Case ID: mass_75/html/0239-01.html
Source: Caselaw Access Project
Author: {"author": "Metcalf, J.", "license": "Public Domain", "url": "https://static.case.law/"}
Date Created: 2024-08-24T03:29:51.129683

Sarah W. Howard vs. Ebenezer Bryant.
    A legacy to a woman before marriage is reduced to possession by her husband by receiving a quitclaim deed from the testator’s residuary devisee, upon condition that he should pay all legacies which such devisee was bound to pay, of which this was one.

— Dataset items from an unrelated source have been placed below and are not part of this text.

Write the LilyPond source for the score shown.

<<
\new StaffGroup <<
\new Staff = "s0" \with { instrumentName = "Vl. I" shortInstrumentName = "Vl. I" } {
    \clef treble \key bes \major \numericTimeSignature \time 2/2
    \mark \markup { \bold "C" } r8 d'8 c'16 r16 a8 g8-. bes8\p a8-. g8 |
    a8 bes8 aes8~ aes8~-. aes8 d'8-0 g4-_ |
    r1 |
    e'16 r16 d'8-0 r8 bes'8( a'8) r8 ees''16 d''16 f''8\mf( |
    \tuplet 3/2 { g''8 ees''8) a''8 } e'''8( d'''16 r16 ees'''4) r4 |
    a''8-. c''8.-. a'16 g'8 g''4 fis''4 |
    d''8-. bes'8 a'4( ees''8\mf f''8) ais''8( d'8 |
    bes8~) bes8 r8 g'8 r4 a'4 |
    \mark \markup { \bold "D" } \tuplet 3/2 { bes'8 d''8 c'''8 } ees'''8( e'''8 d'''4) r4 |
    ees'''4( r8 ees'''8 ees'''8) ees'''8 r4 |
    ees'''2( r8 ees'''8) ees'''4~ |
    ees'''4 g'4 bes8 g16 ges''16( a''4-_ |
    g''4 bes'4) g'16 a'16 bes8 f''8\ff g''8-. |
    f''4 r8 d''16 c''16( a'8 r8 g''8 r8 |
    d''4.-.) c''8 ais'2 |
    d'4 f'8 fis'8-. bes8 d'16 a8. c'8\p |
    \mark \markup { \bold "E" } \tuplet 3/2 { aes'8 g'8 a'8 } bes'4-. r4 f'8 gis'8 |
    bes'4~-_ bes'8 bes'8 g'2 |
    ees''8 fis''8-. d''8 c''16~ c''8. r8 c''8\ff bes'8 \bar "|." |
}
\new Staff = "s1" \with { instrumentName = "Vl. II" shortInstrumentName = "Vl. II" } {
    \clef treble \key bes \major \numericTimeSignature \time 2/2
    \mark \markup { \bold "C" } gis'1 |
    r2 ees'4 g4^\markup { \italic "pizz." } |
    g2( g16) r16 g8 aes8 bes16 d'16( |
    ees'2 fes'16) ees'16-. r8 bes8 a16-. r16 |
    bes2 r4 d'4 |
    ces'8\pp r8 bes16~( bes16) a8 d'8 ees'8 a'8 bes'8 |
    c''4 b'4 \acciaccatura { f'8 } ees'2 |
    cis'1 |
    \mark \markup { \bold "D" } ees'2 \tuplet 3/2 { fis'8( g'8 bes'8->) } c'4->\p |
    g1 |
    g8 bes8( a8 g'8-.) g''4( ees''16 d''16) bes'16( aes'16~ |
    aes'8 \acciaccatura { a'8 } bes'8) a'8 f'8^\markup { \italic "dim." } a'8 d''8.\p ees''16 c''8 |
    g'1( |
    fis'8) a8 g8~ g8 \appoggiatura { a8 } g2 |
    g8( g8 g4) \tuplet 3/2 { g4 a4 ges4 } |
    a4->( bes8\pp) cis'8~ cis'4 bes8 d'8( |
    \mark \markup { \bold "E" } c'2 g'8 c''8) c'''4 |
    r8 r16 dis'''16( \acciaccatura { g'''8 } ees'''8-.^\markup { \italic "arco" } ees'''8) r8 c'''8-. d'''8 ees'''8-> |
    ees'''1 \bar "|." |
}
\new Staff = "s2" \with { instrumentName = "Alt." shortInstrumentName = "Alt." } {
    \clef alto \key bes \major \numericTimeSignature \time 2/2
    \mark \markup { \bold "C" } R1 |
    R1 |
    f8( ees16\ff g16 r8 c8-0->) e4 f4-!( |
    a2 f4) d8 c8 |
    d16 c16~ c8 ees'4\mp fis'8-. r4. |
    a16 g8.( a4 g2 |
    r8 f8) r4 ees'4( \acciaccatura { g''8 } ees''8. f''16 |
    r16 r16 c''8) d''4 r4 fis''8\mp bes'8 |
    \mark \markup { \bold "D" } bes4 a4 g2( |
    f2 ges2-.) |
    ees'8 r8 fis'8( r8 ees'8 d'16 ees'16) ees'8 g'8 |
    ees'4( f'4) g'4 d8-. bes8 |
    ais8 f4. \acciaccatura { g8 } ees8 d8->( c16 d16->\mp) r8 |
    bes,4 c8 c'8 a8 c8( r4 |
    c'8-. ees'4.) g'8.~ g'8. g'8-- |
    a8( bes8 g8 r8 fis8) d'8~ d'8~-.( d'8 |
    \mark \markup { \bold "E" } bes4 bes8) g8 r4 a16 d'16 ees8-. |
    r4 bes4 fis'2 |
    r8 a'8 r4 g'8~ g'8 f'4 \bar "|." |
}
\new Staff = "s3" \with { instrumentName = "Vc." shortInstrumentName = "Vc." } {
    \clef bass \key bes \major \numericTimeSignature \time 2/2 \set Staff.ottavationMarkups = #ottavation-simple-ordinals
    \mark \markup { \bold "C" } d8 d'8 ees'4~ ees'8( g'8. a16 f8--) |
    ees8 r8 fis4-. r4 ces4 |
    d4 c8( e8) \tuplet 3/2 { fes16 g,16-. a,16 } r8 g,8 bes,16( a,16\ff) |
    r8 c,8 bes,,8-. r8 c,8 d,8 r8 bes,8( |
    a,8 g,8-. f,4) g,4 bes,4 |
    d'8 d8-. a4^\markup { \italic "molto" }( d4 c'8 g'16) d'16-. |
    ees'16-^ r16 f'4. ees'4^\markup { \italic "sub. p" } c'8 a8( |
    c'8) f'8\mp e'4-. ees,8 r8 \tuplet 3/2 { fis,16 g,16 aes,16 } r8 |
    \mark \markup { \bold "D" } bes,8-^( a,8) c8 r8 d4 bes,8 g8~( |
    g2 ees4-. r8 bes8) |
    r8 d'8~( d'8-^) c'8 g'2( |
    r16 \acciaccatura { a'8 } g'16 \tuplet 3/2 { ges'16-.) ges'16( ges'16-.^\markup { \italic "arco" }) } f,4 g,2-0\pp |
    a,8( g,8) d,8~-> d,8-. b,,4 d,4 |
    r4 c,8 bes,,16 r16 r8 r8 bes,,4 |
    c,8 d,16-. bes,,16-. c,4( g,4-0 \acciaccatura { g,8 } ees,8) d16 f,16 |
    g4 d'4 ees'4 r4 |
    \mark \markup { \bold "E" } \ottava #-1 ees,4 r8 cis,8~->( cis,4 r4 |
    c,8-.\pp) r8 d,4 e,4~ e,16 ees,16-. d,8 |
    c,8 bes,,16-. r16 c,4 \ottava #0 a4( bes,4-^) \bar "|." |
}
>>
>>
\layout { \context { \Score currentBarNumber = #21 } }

    Action of contract to recover a legacy given to the plaintiff, when sole, by her father’s will, in these terms: “ I give to my daughter Sarah W. Bryant one hundred and fifty dollars, seventy five dollars to be paid to her by my son Ebenezer Bryant when he arrives to the age of twenty two years, and seventy five dollars more at the decease of my said wife.”
    The defendant was named in the will as principal devisee and residuary legatee, subject to a life estate in the testator’s widow, who died before this suit was brought. The plaintiff married John Howard in 1808. The defendant arrived at the age of twenty two in 1809, and in 1813 conveyed all the estate so devised and bequeathed to him to John Howard, by quitclaim deed in the usual form, and containing, after the description of the premises, these words: “ And it is considered that the said John Howard is to pay all the legacies which I am bound to pay by my father’s will.” Howard died intestate in 1824, and the plaintiff was appointed administratrix of his estate, and demanded payment of the legacy before bringing this action. The parties submitted the above case to the judgment of the court.
    
      A. V. Lynde, for the plaintiff,
    cited Legg v. Legg, 8 Mass. 99; Hayward v. Hayward, 20 Pick. 526, 530; Daniels v. Richardson, 22 Pick. 570; 1 Dane Ab. 342-344; Brotherow v. Hood, Com. R. 725; 1 Bright on Husb. & Wife, 37.
    
      J. P. Converse, for the defendant,
    cited Commonwealth v. Manly, 12 Pick. 173 ; Tuttle v. Fowler, 22 Conn. 58 ; Bates v. Dandy, 2 Atk. 207; Reese v. Keith, 11 Sim. 388; Doswell v. Earle, 12 Ves. 473; Bosvil v. Branden, 1 P. W. 458 ; Clancy on Husb. & Wife, (Amer. ed.) 138,139.
   Metcalf, J.

The legacy given to the plaintiff by her father did not, on her marriage, vest absolutely in her husband. It was a chose in action which survived to her on his death, unless he had reduced it to possession, or released it, or had made a valid assignment of it, or had, in some other way, legally barred her right to it. And any lawful exercise of an act of ownership, by a husband, over his wife’s chose in action, by which he appropriates it to his sole use, is such a reduction of it to possession as bars her right of survivorship. In this case, the legal effect of the facts is, that the plaintiff’s husband received the amount of her legacy, by applying it towards payment for the land which he purchased of her father’s residuary devisee, and in which she became entitled to dower.